Dazed with the insight, she sat dumbly as Behroun recounted his discovery of the assassin.
Nor did she contradict her half brother as he went on to explain how fortunate it was that his agent, Japheth, had been present to drive off the specter. Anusha remembered it was her terror of the darkness hiding under the warlock's cloak that proved impetus enough to awaken her physical body.
Behroun explained he had arranged for Anusha to summer beyond the walls of New Sarshel, where she would be safe from those who wished her ill. He described how getting her out of the city would allow him to concentrate fully on discovering which jealous noble house wished to destroy the soon-to-be-noble House of Marhana.
Anusha rushed back to her suite to pack, cold fear prickling across her body. But it wasn't the thought of assassins that scared her.
Behroun and Japheth had seen her! She had dreamed them, but they saw her, even though they had been awake.
Anusha was again convinced that the dream of the night before had been more than simple fancy. Something of it had been real.
A giddiness brought on by visceral fear stifled her wild packing.
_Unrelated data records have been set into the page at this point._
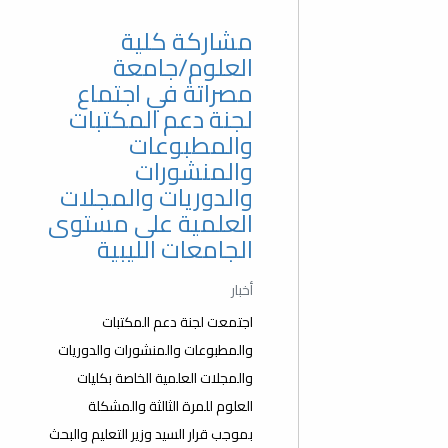
مشاركة كلية
العلوم/جامعة
مصراتة في اجتماع
لجنة دعم المكتبات
والمطبوعات
والمنشورات
والدوريات والمجلات
العلمية على مستوى
الجامعات الليبية
أخبار
اجتمعت لجنة دعم المكتبات
والمطبوعات والمنشورات والدوريات
والمجلات العلمية الخاصة بكليات
العلوم للمرة الثالثة والمشكلة
بموجب قرار السيد وزير التعليم والبحث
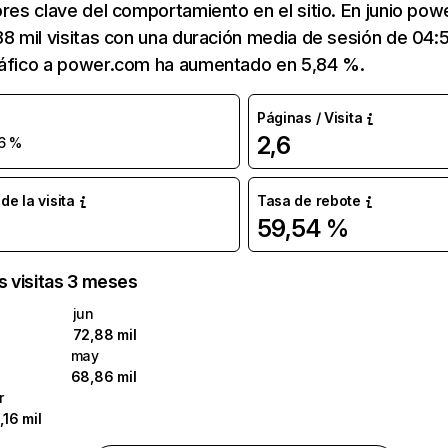
ores clave del comportamiento en el sitio. En junio po
88 mil visitas con una duración media de sesión de 04
ráfico a power.com ha aumentado en 5,84 %.
Páginas / Visita
2,6
6 %
e la visita
Tasa de rebote
59,54 %
as visitas 3 meses
jun
72,88 mil
may
68,86 mil
r
,16 mil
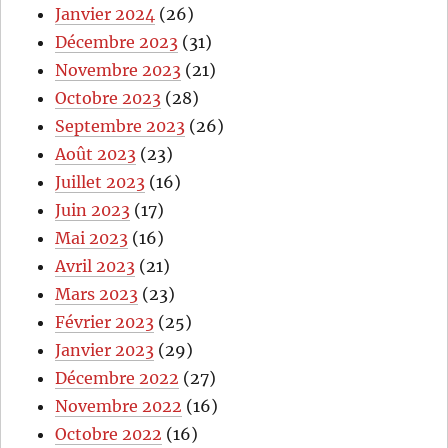
Janvier 2024
(26)
Décembre 2023
(31)
Novembre 2023
(21)
Octobre 2023
(28)
Septembre 2023
(26)
Août 2023
(23)
Juillet 2023
(16)
Juin 2023
(17)
Mai 2023
(16)
Avril 2023
(21)
Mars 2023
(23)
Février 2023
(25)
Janvier 2023
(29)
Décembre 2022
(27)
Novembre 2022
(16)
Octobre 2022
(16)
She stood frozen amidst a flurry of expensive clothes strewn on the floor and across her bed.
What was happening to her?
Behroun talked of assassins. Had some demonic creature lured her spirit beyond the confines of her body in order to steal it away? It had failed to find her this time, but would she be so lucky again? Would every foray into sleep be a cat-and-mouse game between her and some unseen soul stealer?
Then again, she had seen no evidence of such a creature. To fabricate the existence of a soul stealer to explain her too lucid dream based only on Behroun's talk of enemies of House Marhana was premature.
Especially because her half brother's belief in a potent rival stalking the family was based on his glimpse of her!
Anusha clenched her hands, and then loosed them, one muscle at a time. She willed the muscles in her forearms to go slack, then the muscles in her shoulders and neck. She even imagined tiny muscles in her face and scalp drooping into utter relaxation. Her breathing slowed, as did her heart's frantic pace. She tried to push herself beyond the reach of a panic that could not answer her questions or explain what had happened.